_About this task_
Will you write out every one of the entries below word for word, leaving out the pictures?

◇ ◇ ◇ ◇ ◇

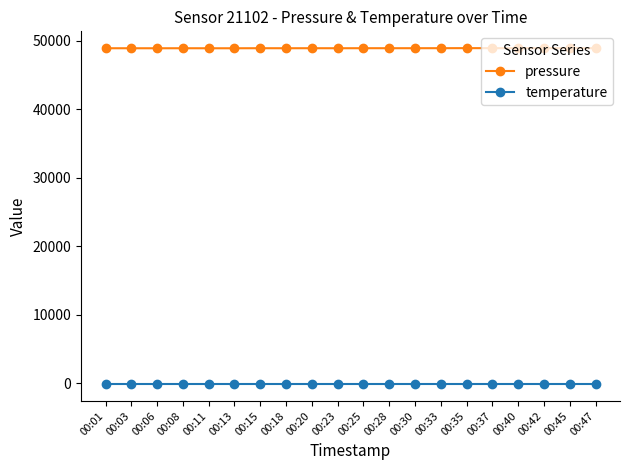

At 00:47, list the series in order from smallest to largest.

temperature, pressure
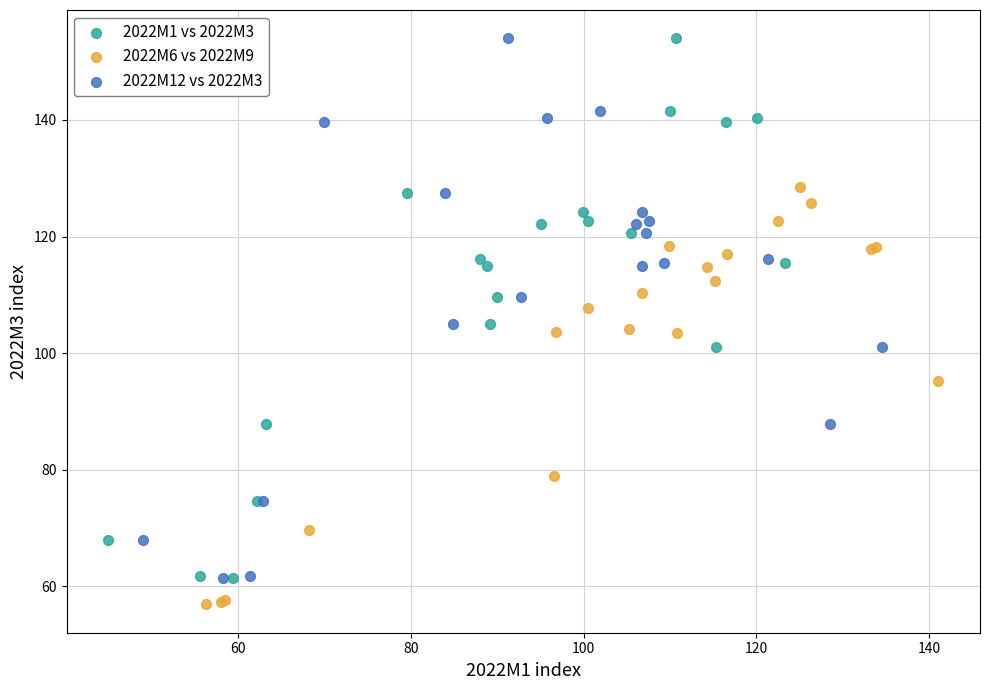

Which series reaches the minimum Y coordinate?

2022M6 vs 2022M9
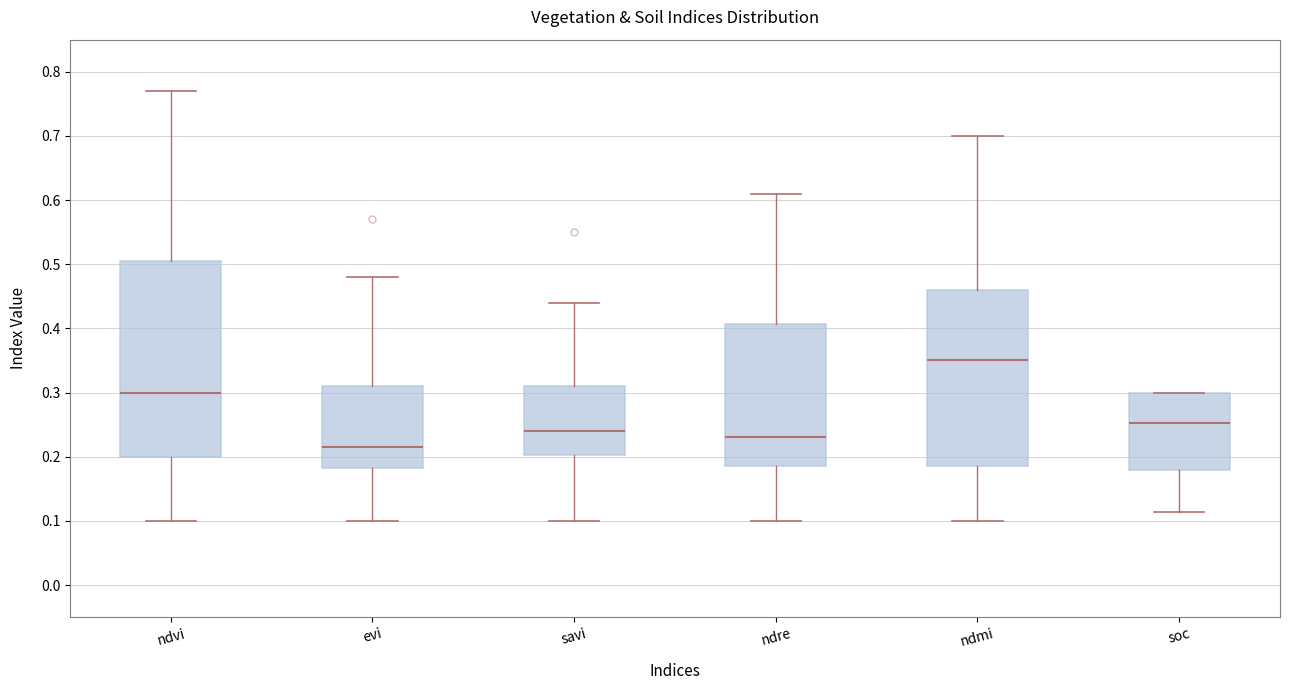

Which box's median line is the highest?

ndmi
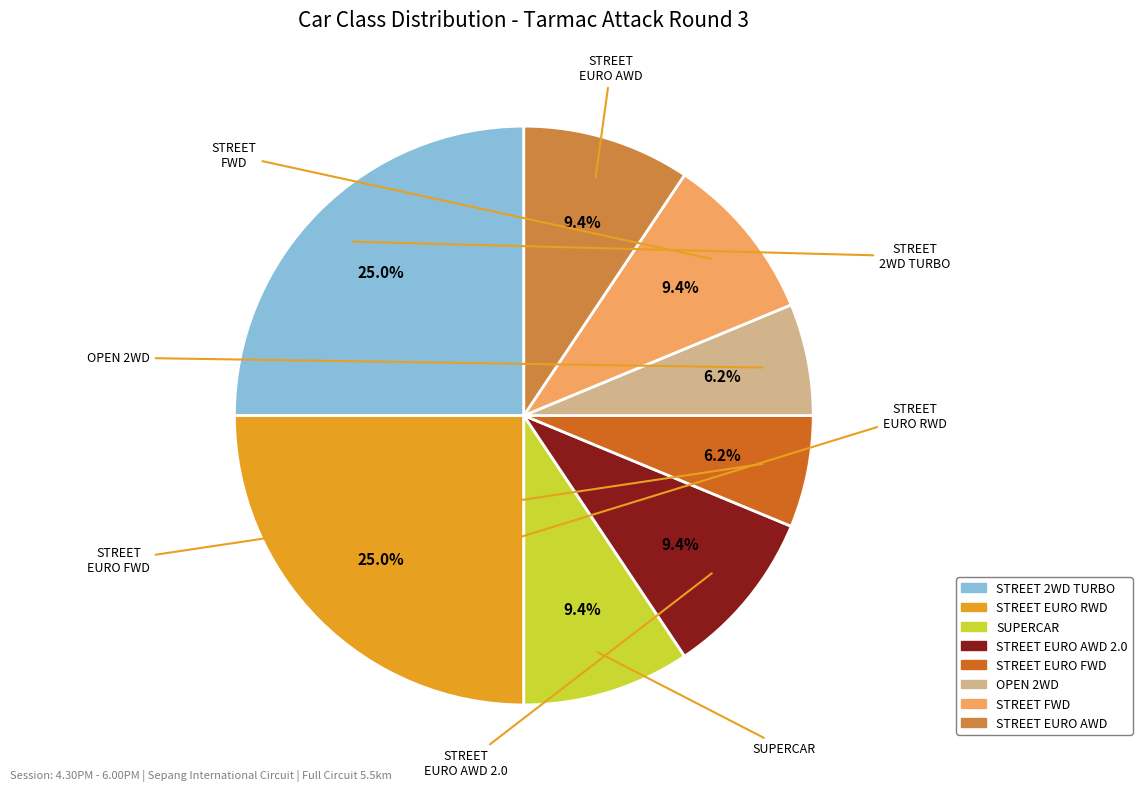

To the nearest percent, what is the difference between the largest and smallest slice percentages?

19%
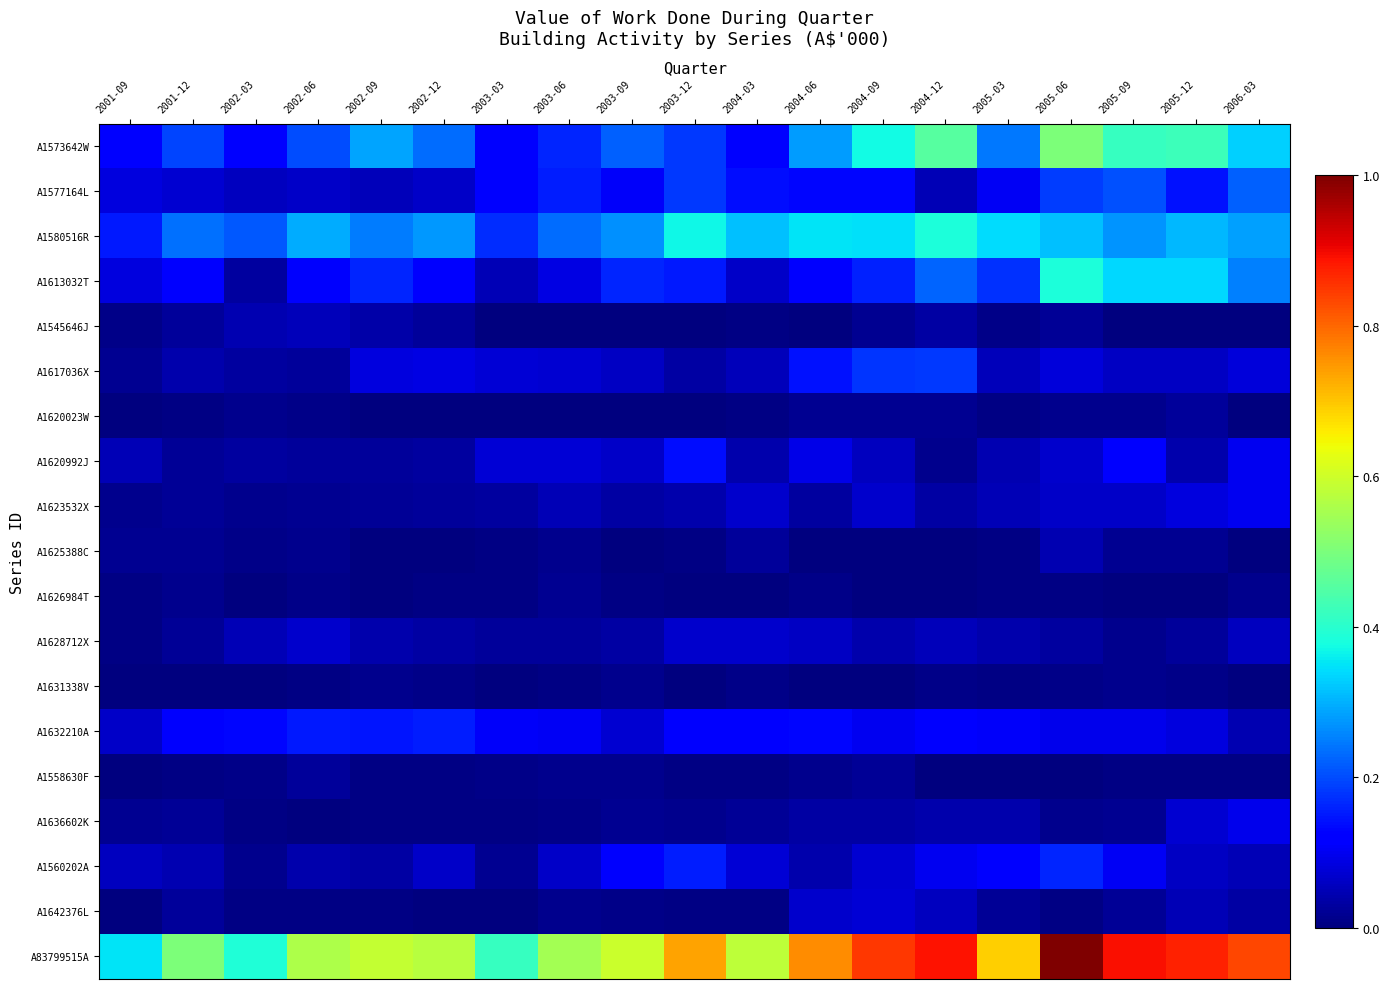

Between 2003-09 and 2003-03, which is larger?

2003-09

◇ ◇ ◇ ◇ ◇

_Written response_
At 00:47, list the series in order from smallest to largest.

temperature, pressure

Which series reaches the minimum Y coordinate?

2022M6 vs 2022M9

Which box's median line is the highest?

ndmi

To the nearest percent, what is the difference between the largest and smallest slice percentages?

19%

Between 2003-09 and 2003-03, which is larger?

2003-09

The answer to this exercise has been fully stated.